Outcomes are tied to volumes. That's what I look for. Regardless of whether my primary care provider is a NP, MD, or DO, as a rule, there are probably others more qualified to manage my ventilator settings.

Specializes in Anesthesia, Pain, Emergency Medicine.

You can always find someone better. Since one of my hats is anesthesia, I consider myself an expert in the ventilator field. :)

But, you are correct.

Specializes in Rehab, critical care.

That paced rhythm situation was downright scary. Any ICU nurse should know that is a paced rhythm, experienced or inexperienced, and an NP needs to know that for obvious reasons, as well.

I agree that bedside experience is necessary to become a proficient and knowledgeable NP. However, the amount of bedside experience is dependent on the individual. 2 years of experience may be enough for some people, and 2 years of experience may not be for another.
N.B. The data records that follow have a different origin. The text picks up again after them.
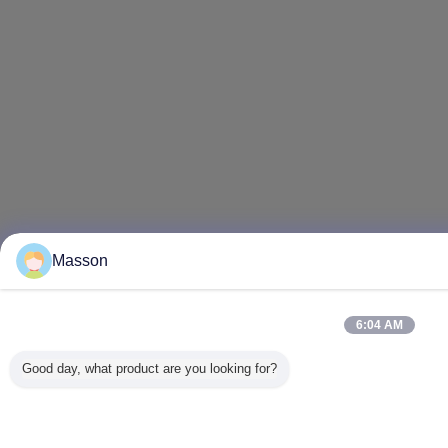
Masson
6:04 AM
Good day, what product are you looking for?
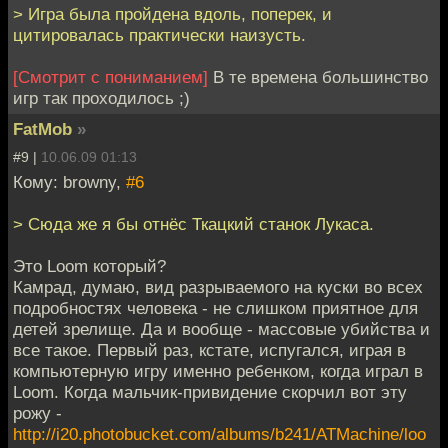
> Игра была пройдена вдоль, поперек, и
цитировалась практически наизусть.
[Смотрит с пониманием]
В те времена большинство
игр так проходилось ;)
FatMob
»
#9 |
10.06.09 01:13
Кому: browny,
#6
> Сюда же я бы отнёс Ткацкий станок Лукаса.
Это Loom который?
Камрад, думаю, вид разрываемого на куски во всех
подробностях человека - не слишком приятное для
детей зрелище. Да и вообще - массовые убийства и
все такое. Первый раз, кстате, испугался, играя в
компьютерную игру именно ребенком, когда играл в
Loom. Когда мальчик-привидение скорчил вот эту
рожу -
http://i20.photobucket.com/albums/b241/ATMachine/loo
Some people are just more capable than others, so what takes one nurse 5 years to get may take another just 1 year.

I am an ICU nurse, as well, and I plan on going back for my NP in the future. If I am competent and ready to go back after 2 years of experience, I will attend. If I am not ready yet, then I will wait. It really is a personal choice that requires reflection on one's abilities/nursing experience. I will most likely wait anyway since I enjoy working the floor, and want to get my CCRN, start a family, all of that jazz.

There are great NP's out there just as there are great MD's and great nurses. There are also not so great NP's out there just as there are not so great nurses and not so great doctors.